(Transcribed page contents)
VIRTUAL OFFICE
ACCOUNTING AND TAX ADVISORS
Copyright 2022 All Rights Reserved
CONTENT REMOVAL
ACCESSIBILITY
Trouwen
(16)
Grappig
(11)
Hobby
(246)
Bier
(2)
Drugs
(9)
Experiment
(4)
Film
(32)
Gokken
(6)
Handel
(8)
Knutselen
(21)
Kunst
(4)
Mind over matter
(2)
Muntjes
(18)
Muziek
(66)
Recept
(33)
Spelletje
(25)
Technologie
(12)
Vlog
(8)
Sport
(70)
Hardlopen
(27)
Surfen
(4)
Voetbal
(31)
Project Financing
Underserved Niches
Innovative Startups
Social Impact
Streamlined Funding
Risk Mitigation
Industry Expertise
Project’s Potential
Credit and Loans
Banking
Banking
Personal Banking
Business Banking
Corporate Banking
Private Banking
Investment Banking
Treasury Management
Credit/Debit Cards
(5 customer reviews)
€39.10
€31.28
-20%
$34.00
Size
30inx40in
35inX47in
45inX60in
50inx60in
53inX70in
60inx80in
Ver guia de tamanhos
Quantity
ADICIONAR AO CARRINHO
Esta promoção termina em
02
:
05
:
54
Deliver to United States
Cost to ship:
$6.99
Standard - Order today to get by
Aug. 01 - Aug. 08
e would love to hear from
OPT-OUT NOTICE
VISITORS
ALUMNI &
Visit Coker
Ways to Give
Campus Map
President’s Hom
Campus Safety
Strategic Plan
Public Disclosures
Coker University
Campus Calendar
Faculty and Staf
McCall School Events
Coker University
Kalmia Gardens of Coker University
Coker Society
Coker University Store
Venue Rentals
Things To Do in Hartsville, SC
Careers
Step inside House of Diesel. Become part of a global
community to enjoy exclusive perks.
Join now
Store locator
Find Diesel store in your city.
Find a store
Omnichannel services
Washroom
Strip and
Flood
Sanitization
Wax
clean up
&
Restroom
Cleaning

• **Written task**
Go through the entries above and report how many lines hold the word "Diesel". Nothing but the number is needed.

• **Exercise result**
2